Stored data entries:
....
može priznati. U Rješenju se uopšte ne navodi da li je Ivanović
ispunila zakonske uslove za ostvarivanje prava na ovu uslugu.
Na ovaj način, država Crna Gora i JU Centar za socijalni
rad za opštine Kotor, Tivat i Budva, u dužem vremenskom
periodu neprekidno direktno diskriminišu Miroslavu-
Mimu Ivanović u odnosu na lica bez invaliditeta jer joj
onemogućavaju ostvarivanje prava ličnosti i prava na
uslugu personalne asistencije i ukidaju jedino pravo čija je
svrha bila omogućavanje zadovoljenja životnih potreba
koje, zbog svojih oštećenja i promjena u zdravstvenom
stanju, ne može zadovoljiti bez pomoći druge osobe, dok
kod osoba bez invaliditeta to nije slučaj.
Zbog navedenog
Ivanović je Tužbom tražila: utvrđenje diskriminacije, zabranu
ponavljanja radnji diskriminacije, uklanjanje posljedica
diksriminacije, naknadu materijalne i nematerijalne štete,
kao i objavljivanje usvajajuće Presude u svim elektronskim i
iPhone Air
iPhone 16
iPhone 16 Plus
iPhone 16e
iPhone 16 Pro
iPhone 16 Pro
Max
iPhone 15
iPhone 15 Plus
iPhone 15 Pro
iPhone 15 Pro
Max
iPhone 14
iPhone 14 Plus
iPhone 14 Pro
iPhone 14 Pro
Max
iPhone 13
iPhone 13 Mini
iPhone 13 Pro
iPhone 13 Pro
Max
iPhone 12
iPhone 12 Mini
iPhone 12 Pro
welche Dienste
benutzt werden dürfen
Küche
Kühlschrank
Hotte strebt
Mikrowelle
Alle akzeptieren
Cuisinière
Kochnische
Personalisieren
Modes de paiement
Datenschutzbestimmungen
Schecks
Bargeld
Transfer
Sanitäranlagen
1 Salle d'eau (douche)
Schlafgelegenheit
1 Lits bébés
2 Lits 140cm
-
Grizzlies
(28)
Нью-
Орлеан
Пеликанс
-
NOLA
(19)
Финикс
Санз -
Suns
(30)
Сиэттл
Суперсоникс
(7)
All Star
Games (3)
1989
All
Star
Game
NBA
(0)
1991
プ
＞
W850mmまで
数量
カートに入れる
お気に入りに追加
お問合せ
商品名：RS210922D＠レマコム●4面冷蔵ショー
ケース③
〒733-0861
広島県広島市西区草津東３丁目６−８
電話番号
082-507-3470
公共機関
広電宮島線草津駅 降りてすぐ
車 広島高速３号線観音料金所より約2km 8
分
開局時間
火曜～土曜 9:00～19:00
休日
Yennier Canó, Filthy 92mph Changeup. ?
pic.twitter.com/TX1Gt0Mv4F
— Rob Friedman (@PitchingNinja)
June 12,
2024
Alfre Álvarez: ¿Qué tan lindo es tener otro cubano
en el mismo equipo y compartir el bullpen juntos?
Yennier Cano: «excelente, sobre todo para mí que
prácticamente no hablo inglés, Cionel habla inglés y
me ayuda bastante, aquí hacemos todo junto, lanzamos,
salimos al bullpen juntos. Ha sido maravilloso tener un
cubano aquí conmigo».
....
● **Assigned task**
Among the records above, find the lines that contain "može" and copy every one.

● **Completed exercise**
može priznati. U Rješenju se uopšte ne navodi da li je Ivanović
stanju, ne može zadovoljiti bez pomoći druge osobe, dok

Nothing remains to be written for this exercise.